## TEXT UNDER STUDY
__________________________________________________
# So Happy for WAR



## weberhaus (Jan 2, 2008)

Super happy to share and Brag that my Girl got her IPO1 title June 20th
Xena's Warrior z vom Weberhaus IPO1 ...Yeah!!!!!
98 points in tracking 93 points in Obed even in the 95F heat and then 82 in protection. need to fix this bark and hold problem and a few other things need swicked but she was awesome in the heat and was super happy with her.
She is 3rd Generation of my breeding so it means a lot...

High in tracking 
High in Obed
High IPO1
High in trial

GO WAR Next IPO2


----------



## mycobraracr (Dec 4, 2011)

Congrats!!!


----------



## weberhaus (Jan 2, 2008)

some pictures


----------



## elisabeth_00117 (May 17, 2009)

Love her! So happy for you both! 

Excited to see her IPO2 title listed soon too!


----------



## RZZNSTR (Jan 24, 2015)

Bravo and well done!


----------



## wyoung2153 (Feb 28, 2010)

Congrats!!!!


----------



## Shade (Feb 20, 2012)

Fantastic, congratulations!!  Brains and beauty, love it :wub:


----------



## newlie (Feb 12, 2013)

Congratulations! Beautiful girl!


----------



## DogWalker (Jun 16, 2015)

Outstanding!


What a beautiful dog!!


----------
__________________________________________________
Stored data entries
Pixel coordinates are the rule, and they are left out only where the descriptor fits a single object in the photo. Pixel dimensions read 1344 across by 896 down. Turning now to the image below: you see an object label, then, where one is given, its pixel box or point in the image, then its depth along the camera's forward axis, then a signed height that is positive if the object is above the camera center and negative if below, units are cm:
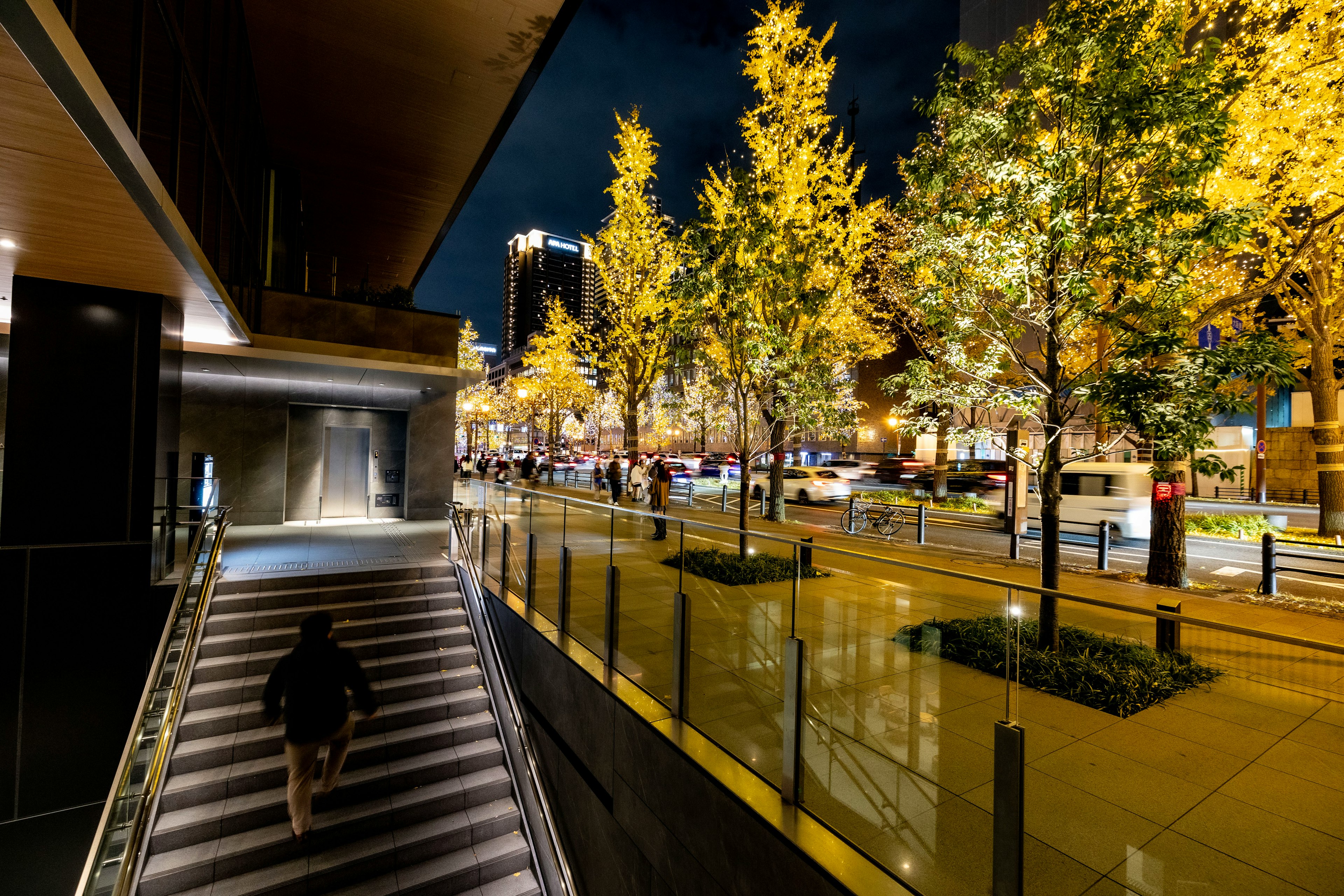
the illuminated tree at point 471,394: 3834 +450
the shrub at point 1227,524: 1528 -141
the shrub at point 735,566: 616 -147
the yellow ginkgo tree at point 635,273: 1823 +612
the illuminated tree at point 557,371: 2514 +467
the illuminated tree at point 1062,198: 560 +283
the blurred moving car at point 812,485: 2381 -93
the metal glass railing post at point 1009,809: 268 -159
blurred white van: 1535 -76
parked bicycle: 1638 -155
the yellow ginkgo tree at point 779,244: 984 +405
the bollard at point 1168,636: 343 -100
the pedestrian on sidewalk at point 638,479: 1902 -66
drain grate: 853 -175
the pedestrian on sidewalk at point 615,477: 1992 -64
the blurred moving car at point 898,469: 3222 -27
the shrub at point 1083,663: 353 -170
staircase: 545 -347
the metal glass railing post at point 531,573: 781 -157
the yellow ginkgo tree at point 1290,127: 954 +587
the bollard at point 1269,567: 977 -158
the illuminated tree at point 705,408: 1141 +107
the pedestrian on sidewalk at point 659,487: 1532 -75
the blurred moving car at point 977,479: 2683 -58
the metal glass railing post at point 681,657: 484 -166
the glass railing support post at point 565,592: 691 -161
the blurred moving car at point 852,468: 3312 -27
__________________________________________________
## WHAT YOU ARE ASKED TO DO
Turn the paragraph of the thread that begins "Super happy to share" into a short bulleted list that keeps its main facts. Use only the thread itself.

## COMPLETED TASK
- Xena's Warrior z vom Weberhaus earned her IPO1 title on June 20th.
- Scores: 98 in tracking, 93 in obedience despite 95F heat, and 82 in protection.
- A bark-and-hold problem and a few other things still need work.
- She did great in the heat, and the poster was very happy with her.
- She is the third generation of the poster's own breeding, so the title means a lot.